In the off-season, though, after the year’s pork has been butchered and sold, Ms. Douglas can be seen behind a much different wheel: the Zamboni at the Martha’s Vineyard Ice Arena. She is one of eight drivers smoothing the ice all winter long, and the first woman to hold the job on Island.
“There’s so many summer seasonal jobs, but there’s very few winter seasonal jobs,” Ms. Douglas said of her dual roles, from farm to rink.
As pumps whirred beside the Zamboni in the ice arena maintenance room, circulating ice-cold refrigerant in pipes below the ice, Ms. Douglas expounded on trying to find her way in the Island’s seasonal economy, a task familiar to many on the Vineyard.
“I think of myself as a farmer first,” she said.
Ms. Douglas founded Fork to Pork back in 2019 on three acres leased from the Land Bank near Wapatequa preserve. There she feeds a herd of about a dozen pigs on food scraps she collects from local restaurants, fattening them up for slaughter and sale throughout summer.
“They can put on a pound a day,” she said.
Last year, she added a Leaf to Beef cow pasturing operation to the mix, another summertime operation.
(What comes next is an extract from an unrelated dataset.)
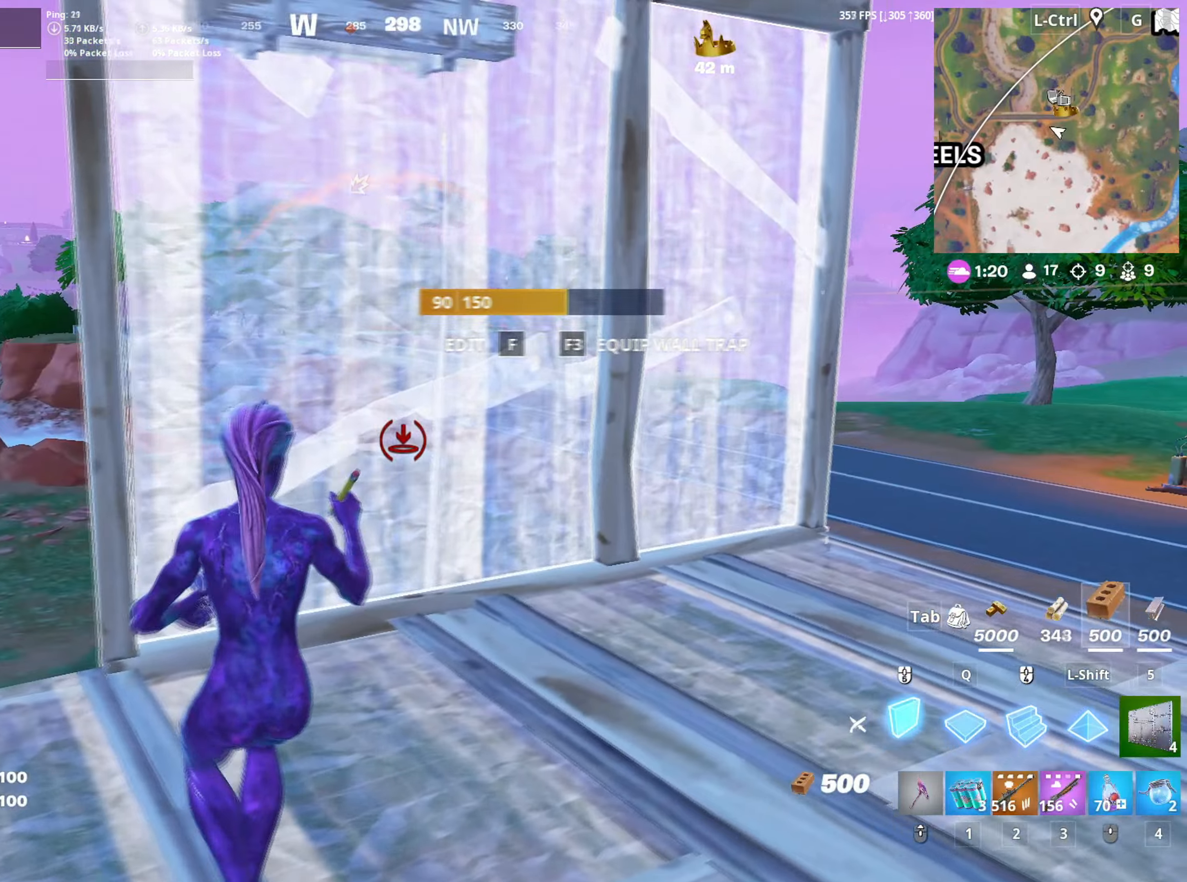
{"keys": ["w"], "mouse": [], "mouse_move": "left", "events": [[50, "space", "down"], [100, "mouse_left", "up"], [150, "space", "up"], [150, "w", "down"], [234, "d", "up"], [384, "mouse_left", "down"], [434, "2", "down"], [467, "2", "up"], [484, "mouse_left", "up"]]}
While some livestock farmers overwinter part of their herd, that strategy doesn’t fit Ms. Douglas’ one-woman operation. The cost to import hay for the cows, she said, is too expensive, and not enough restaurants are open in winter to collect scraps to feed her pigs.
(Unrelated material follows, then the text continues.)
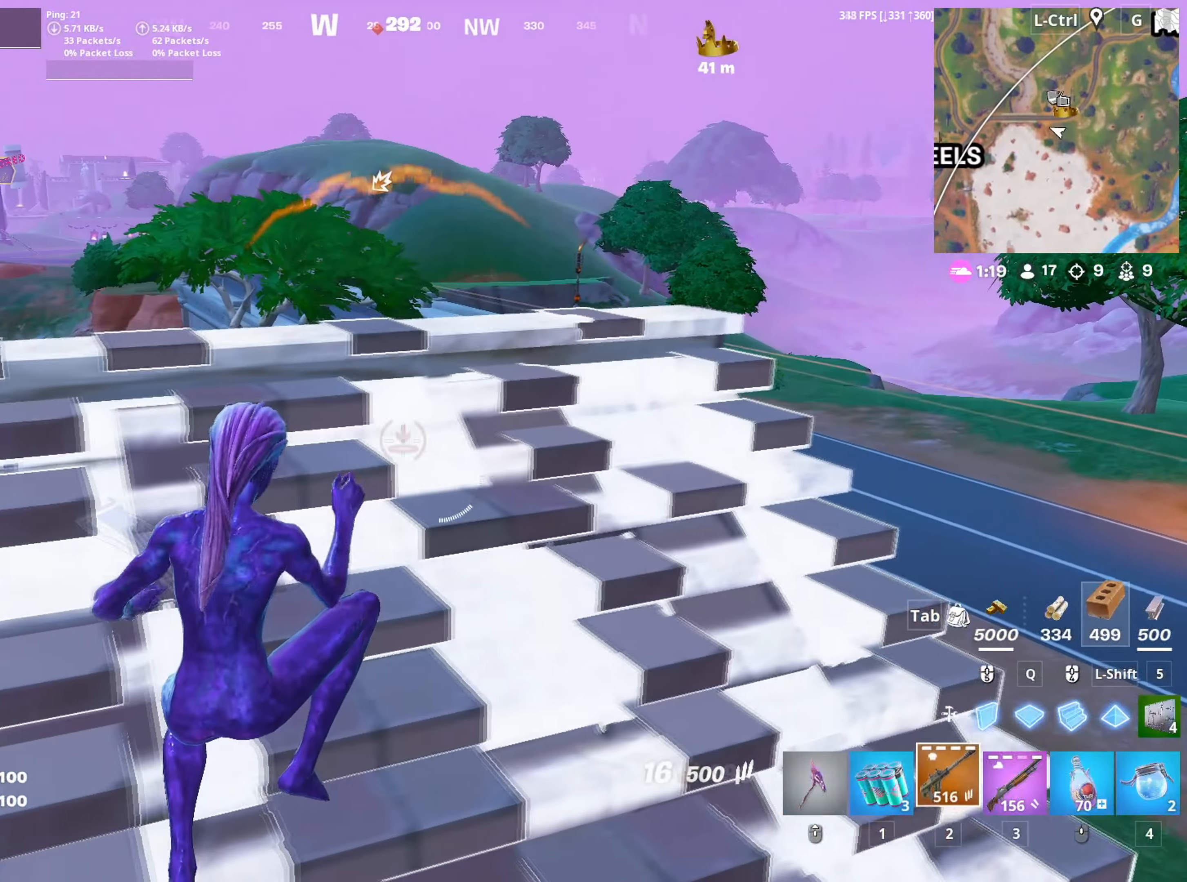
{"keys": ["d", "w"], "mouse": [], "mouse_move": "up-left", "events": [[200, "d", "down"]]}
More than the cost, though, running a full-time livestock farm year-round would be too much for one person to handle.
“It’s for the sustainability of my life,” she said. “I don’t want to be caring for animals seven days a week, all year, because it’s just me.”
And so, after her annual farming operations are finished, Ms. Douglas moves to her off-season gig as Zamboni driver at the ice arena. The two roles, she said, have a certain degree of overlap.
“At the interview they were like ‘Have you driven any large pieces of machinery that you can be very precise in?’ and I was like, ‘Yeah, I hay with tractors,’” she said.
Ms. Douglas was already well acquainted with ice rink culture, playing competitive hockey in high school, but taking up a role as steward of the rink brought a whole new appreciation for what it takes to do the job.
“I used to not be an ice snob, but now I am,” she said. “You have people that are like, ‘You missed a spot!’ It’s a lot of pressure.”
While the boys varsity team scrimmaged on the ice, slicing and gouging its surface ahead of the next round of resurfacing, Ms. Douglas described the mechanisms of the machine.
As the Zamboni circles the rink, she said, the machine’s blade scrapes the roughest layer of ice away into shavings – those shavings, gathered into a tank by a series of augur screws, are the source of the large “snow” piles often seen outside the rink.
After the shaving, the machine releases a layer of warm water onto the ice, melting down the remaining inconsistencies and refreezing it into a smooth surface.
“It’s about the steering, the technique,” she said of the skills required. “If you go off a little bit you’re missing a big chunk of ice.”
With the amount of skating that goes on at the rink, a good Zamboni driver is key. Between boys and girls varsity and junior varsity high school teams, four age brackets for youth hockey, several adult leagues, figure skating and weekly public skating, the ice can get pretty torn up. Ms. Douglas is one of eight Zamboni drivers who resurface the rink, around seven times a day.
“It’s like the winter happening spot here on the Island,” she said, a community she has become deeply embedded in. In addition to resurfacing the ice, Ms. Douglas is the assistant coach for the high school girls J.V. team, coaches girls youth hockey, competes in the adult co-ed league and keeps score for the men’s league.
“I’m always on the ice, it’s great,” she said.
Ms. Douglas has a few more months left in her off-season role as work prepping the pastures begins in April. But day-to-day, she remains focused on the ice. As the boys varsity team glided off the rink after practice, and the J.V. girls suited up for theirs, the Zamboni roared to life, a great gleaming vehicle, angular and lapis blue,
Ms. Douglas slowly circled the rink, weaving the machine in long, overlapping ovals. She leaned out to one side as she did so — she is too short, she said, to see over the top — and periodically pumped the machine's “plunger,” clearing stuck ice shavings blocking its pipes.
Behind her, once-dull ice turned wet and smooth, shimmering under cold fluorescent light.